Devon H. O'Dell

Software engineer, debugger, and concurrency nut. Usually confused about something.

Posted on Wed, Mar 9, 2016 — Read in 12 minutes

I was first introduced to the Window TinyLFU algorithm through a wiki entry for the caffeine project.

The graphs looked neat, but it took actually reading the Einziger and Friedman paper, TinyLFU: A Highly Efficient Cache Admission Policy to understand just how interesting and simple the algorithm actually is. Unlike many papers in computer science, this one is extremely consumable for those (like myself) lacking a strong math background.

I’ve been studying this algorithm with interest, since it is quite relevant to my work at Fastly. I’ve a few ideas for possible extensions, as well as some for efficient lock-free implementations. But first, let’s talk about cache eviction and how TinyLFU works.

Why not just use LRU and be done with it? There are a few practical problems with LRU:

LRU is not scan resistant. What this means is that, given a cache of N items, an attacker can send N+1 requests in sequence. Once an initial scan is completed, all subsequent scans will result in cache misses.

Every hit requires moving objects in the queue. When queues are dynamically allocated, this results in high cache miss overhead, TLB thrashing, and memory writes.

With high request loads comes high lock contention.

Because of these problems, LRU implementations frequently employ clever tricks to reduce lock contention. This can be achieved with a few strategies:

- Don’t promote items that were recently promoted. (They’re probably still near the front of the LRU.)
- Don’t promote items in the face of lock contention.

Under high load, these strategies (coupled with the lack of scan resistance) combine in a way that results in dropping items that have some regular access frequency. These are items that we always want to have cached – so shouldn’t we consider usage frequency as part of our caching strategy?

Access frequency seems like a good thing to use as a cache eviction strategy. It even seems like a pretty close approximation to the clairvoyant algorithm: cache every item that is frequently used.

Easier said than done.

The first problem is one of aging. Frequency isn’t a useful absolute metric in terms of knowing which objects are worth keeping. This is especially true for sites like Imgur, where front-page images will see many impressions on one day, and then effectively never be accessed again. To address this, we need some method of aging hit counts. This means that over time, the weight of a hit decreases by some factor.

How do we determine how often to age? How do we determine a good weight to use?

The Squid proxy provides links to a couple papers at their cache_replacement_policy documentation that describe two approaches used for aging when using frequency as a cache metric.
□ □ □
### WORK TO COMPLETE
A. Transcribe the passage of the cache eviction post from "I was first" to "how TinyLFU works.".
B. In the rows below, repeat word for word every line from the line with "Mean Travel Time" to the line with "What is the highest value of the Classification", including both of those lines.
□ □ □
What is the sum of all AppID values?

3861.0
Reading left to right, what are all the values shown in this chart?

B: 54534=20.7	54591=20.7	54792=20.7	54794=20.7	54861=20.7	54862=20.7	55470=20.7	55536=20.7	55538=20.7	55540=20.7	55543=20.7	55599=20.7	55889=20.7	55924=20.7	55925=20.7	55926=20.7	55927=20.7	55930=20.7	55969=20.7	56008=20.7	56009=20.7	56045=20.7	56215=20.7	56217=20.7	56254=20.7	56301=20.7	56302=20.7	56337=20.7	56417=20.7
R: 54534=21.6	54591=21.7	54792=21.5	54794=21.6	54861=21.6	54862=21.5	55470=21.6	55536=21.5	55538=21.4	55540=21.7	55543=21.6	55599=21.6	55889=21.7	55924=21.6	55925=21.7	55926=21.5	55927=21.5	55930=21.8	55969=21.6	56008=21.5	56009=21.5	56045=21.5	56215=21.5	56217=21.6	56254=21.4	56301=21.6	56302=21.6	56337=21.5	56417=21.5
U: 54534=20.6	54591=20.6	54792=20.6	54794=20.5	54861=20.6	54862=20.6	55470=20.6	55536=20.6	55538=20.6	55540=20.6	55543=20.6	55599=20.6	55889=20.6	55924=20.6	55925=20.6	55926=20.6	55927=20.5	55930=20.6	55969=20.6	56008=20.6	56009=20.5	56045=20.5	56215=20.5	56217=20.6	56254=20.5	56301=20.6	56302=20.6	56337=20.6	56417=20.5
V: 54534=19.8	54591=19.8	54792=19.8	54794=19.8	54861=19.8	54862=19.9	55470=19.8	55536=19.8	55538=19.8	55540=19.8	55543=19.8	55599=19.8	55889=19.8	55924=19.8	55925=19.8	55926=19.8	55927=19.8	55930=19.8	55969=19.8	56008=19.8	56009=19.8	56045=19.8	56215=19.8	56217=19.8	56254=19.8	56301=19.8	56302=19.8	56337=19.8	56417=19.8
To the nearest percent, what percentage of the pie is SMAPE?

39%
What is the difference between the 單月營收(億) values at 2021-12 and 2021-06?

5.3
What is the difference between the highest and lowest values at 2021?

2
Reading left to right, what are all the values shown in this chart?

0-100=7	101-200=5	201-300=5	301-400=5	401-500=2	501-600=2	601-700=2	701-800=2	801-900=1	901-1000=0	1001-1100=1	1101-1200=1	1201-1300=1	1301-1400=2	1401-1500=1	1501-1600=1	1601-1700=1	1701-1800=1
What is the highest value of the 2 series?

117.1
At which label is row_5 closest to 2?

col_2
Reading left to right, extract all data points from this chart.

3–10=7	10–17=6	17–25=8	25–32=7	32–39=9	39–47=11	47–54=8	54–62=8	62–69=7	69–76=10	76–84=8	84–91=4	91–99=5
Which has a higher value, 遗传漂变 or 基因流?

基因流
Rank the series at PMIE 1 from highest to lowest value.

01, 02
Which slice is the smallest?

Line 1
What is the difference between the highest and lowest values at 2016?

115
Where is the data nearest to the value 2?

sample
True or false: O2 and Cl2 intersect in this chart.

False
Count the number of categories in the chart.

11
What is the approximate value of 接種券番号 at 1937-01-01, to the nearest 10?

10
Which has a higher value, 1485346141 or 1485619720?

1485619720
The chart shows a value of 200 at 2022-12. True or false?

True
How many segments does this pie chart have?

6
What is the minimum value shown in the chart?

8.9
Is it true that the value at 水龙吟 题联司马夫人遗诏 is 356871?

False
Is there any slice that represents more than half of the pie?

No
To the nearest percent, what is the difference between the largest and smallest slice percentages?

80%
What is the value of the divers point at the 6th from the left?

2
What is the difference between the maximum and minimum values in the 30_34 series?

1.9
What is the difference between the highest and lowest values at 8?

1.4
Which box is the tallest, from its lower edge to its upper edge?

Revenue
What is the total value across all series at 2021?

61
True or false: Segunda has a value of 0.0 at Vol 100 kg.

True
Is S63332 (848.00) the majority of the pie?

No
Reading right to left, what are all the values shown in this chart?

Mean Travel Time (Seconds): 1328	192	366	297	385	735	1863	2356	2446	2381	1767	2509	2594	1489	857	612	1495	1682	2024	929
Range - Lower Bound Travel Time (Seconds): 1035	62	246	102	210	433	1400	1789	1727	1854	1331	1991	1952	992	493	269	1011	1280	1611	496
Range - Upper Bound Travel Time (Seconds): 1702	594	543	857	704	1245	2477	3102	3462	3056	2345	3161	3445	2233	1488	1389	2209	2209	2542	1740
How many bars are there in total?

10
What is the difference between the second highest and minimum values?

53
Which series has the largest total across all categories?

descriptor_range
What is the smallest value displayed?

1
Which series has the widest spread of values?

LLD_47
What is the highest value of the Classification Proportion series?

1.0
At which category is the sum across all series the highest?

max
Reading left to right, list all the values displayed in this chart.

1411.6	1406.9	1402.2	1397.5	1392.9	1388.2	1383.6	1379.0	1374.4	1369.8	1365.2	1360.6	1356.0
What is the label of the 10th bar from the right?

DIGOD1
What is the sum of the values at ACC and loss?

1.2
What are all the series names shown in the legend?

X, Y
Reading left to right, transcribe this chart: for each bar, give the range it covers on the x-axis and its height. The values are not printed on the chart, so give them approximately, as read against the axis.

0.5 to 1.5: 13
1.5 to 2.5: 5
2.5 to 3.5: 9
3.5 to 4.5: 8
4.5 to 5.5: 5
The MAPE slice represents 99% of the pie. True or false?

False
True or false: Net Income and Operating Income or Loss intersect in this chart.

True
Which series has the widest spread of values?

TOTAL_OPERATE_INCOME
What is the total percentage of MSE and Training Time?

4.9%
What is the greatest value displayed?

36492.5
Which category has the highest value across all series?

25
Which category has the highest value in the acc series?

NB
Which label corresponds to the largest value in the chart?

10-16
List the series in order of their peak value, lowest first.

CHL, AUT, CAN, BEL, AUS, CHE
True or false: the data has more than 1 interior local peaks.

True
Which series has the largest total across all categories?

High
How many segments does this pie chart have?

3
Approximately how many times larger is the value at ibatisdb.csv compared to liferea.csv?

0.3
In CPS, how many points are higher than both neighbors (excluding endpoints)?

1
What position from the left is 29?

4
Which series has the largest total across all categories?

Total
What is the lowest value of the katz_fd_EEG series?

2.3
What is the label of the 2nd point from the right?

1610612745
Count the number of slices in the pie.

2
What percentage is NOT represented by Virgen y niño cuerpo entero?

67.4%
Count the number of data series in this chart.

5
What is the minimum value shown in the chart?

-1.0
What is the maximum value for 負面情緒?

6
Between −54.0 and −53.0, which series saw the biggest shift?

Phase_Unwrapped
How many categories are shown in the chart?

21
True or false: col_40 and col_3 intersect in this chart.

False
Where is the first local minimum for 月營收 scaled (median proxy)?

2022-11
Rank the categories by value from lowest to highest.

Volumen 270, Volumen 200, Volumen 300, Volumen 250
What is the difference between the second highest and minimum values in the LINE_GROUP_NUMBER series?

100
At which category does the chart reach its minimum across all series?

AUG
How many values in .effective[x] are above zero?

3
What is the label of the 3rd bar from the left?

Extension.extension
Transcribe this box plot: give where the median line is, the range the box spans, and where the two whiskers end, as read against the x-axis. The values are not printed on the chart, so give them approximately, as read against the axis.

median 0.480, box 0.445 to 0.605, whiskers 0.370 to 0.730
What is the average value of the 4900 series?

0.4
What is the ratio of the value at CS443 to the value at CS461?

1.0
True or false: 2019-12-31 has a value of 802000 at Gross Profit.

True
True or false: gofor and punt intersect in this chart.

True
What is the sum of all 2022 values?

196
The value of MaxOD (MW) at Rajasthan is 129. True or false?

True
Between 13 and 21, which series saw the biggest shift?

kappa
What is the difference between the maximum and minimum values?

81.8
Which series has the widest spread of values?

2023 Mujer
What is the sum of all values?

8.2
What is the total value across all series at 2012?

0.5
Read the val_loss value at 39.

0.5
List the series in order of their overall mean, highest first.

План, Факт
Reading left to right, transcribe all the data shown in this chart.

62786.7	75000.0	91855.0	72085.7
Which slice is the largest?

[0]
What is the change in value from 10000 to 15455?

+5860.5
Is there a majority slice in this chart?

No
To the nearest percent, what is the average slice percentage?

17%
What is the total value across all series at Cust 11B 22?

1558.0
□ □ □
### ANSWERS TO THE EXERCISE
A.
I was first introduced to the Window TinyLFU algorithm through a wiki entry for the caffeine project.

The graphs looked neat, but it took actually reading the Einziger and Friedman paper, TinyLFU: A Highly Efficient Cache Admission Policy to understand just how interesting and simple the algorithm actually is. Unlike many papers in computer science, this one is extremely consumable for those (like myself) lacking a strong math background.

I’ve been studying this algorithm with interest, since it is quite relevant to my work at Fastly. I’ve a few ideas for possible extensions, as well as some for efficient lock-free implementations. But first, let’s talk about cache eviction and how TinyLFU works.

B.
Mean Travel Time (Seconds): 1328	192	366	297	385	735	1863	2356	2446	2381	1767	2509	2594	1489	857	612	1495	1682	2024	929
Range - Lower Bound Travel Time (Seconds): 1035	62	246	102	210	433	1400	1789	1727	1854	1331	1991	1952	992	493	269	1011	1280	1611	496
Range - Upper Bound Travel Time (Seconds): 1702	594	543	857	704	1245	2477	3102	3462	3056	2345	3161	3445	2233	1488	1389	2209	2209	2542	1740
How many bars are there in total?

10
What is the difference between the second highest and minimum values?

53
Which series has the largest total across all categories?

descriptor_range
What is the smallest value displayed?

1
Which series has the widest spread of values?

LLD_47
What is the highest value of the Classification Proportion series?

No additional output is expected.